(Stored items)

##############################

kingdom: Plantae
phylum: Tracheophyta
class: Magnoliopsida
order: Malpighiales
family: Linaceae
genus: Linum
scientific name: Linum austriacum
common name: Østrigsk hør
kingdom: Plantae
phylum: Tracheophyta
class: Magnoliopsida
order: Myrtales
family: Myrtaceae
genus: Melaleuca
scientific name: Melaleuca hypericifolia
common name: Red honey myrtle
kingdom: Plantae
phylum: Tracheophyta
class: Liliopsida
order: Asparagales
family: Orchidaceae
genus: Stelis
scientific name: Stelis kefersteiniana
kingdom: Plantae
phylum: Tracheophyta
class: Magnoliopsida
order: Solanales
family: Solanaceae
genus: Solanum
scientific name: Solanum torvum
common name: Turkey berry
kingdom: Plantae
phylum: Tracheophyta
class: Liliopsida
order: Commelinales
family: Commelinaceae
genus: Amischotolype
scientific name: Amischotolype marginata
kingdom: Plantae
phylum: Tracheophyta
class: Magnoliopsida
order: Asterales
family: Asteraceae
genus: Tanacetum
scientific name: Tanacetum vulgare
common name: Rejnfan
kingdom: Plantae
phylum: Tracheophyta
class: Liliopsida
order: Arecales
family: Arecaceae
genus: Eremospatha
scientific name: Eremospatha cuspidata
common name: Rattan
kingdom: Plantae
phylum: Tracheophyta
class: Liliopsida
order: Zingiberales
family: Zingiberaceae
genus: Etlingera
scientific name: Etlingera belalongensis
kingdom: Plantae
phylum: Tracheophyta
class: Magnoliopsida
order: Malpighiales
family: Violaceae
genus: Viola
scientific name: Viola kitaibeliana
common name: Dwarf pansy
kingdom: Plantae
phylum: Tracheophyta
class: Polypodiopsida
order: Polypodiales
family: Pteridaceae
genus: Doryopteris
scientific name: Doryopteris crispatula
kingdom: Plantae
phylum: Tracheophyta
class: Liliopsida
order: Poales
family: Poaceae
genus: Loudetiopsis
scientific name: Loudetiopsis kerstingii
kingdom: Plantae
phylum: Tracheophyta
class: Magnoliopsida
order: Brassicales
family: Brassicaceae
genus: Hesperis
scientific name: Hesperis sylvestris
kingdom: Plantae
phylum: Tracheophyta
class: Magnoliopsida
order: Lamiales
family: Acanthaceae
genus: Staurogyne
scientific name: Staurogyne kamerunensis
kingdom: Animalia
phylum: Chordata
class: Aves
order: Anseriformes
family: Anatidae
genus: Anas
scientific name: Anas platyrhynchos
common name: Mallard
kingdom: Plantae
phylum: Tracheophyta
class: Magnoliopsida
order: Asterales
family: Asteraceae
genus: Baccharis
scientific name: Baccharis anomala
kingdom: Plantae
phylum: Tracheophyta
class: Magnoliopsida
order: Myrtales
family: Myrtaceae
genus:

##############################

What is needed. Collect every line of the material that contains the string "common". Case counts.

Solution below.
common name: Østrigsk hør
common name: Red honey myrtle
common name: Turkey berry
common name: Rejnfan
common name: Rattan
common name: Dwarf pansy
common name: Mallard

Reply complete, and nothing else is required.